▶ [TEXT EXCERPT]:
------------------------------
I must disagree with the conclusion of this post that even People Who Think Animals Count For No More Than Rocks (hereafter referred to as PWTACFNMTR) should logically adopt a veggie diet because 1) meat-based agriculture is wasteful, 2) some people are starving, and 3) meat is bad for you. I will attempt to reason from the point of view of PWTACFNMTR.
No matter how wasteful it appears to Dr. [Peter] Singer, agriculture in a highly developed Western country is so efficient that it constitutes only one to two percent of GDP. In fact, most of these countries are net exporters of food. The cost of food is so low that it has exactly little or no bearing on whatever level of domestic starvation their populations experience. That is a political and sociological issue which would remain even if their agricultural systems were entirely crop-based. I conclude that changing to veggie diets in the Western world would not affect starvation there.
------------------------------
▶ [TASKS AND EXERCISES]:
1. In the vegetarian-diet argument, what share of GDP does agriculture make up in a highly developed Western country?
2. Print the passage of the vegetarian-diet argument that opens with the words containing "No matter how" and closes with "affect starvation there.".
------------------------------
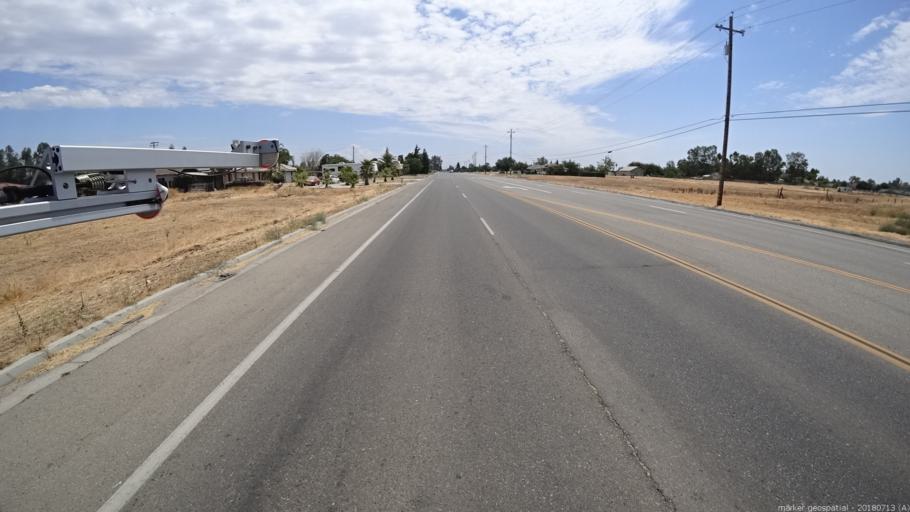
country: US
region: California
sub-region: Madera County
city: Madera Acres
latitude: 36.9965
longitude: -120.0879
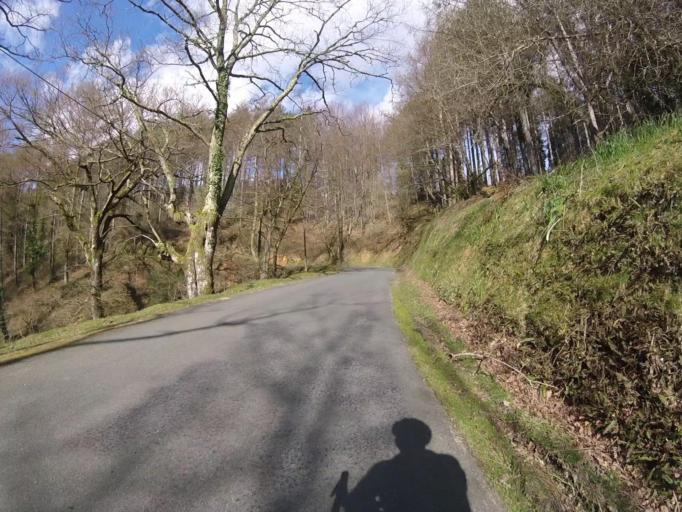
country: ES
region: Navarre
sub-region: Provincia de Navarra
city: Etxalar
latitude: 43.2626
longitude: -1.6090
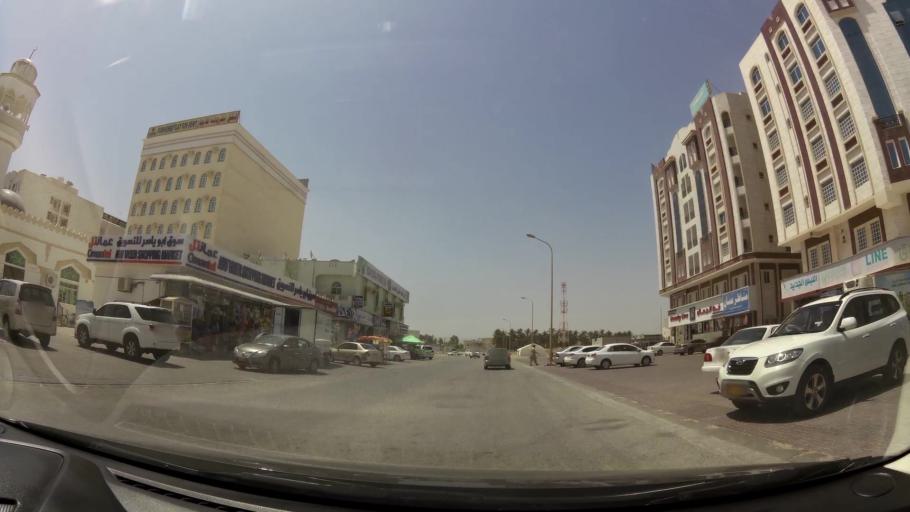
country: OM
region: Zufar
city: Salalah
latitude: 17.0508
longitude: 54.1534
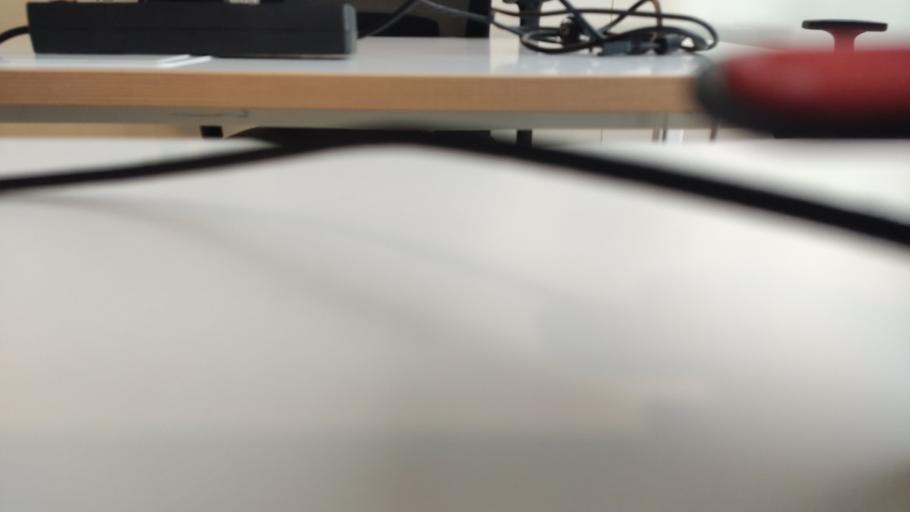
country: RU
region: Moskovskaya
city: Rogachevo
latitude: 56.4111
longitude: 37.0551
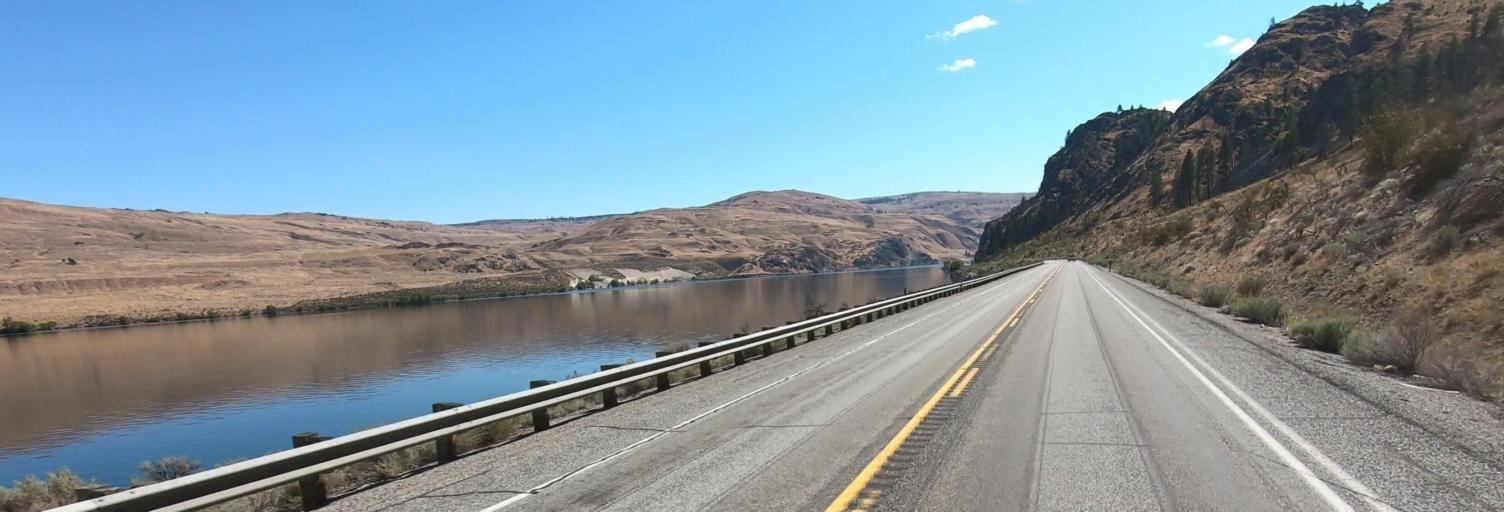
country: US
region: Washington
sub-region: Okanogan County
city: Brewster
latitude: 47.9710
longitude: -119.8866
------------------------------
▶ [RESULTS IN ORDER]:
1. One to two percent.

2.
No matter how wasteful it appears to Dr. [Peter] Singer, agriculture in a highly developed Western country is so efficient that it constitutes only one to two percent of GDP. In fact, most of these countries are net exporters of food. The cost of food is so low that it has exactly little or no bearing on whatever level of domestic starvation their populations experience. That is a political and sociological issue which would remain even if their agricultural systems were entirely crop-based. I conclude that changing to veggie diets in the Western world would not affect starvation there.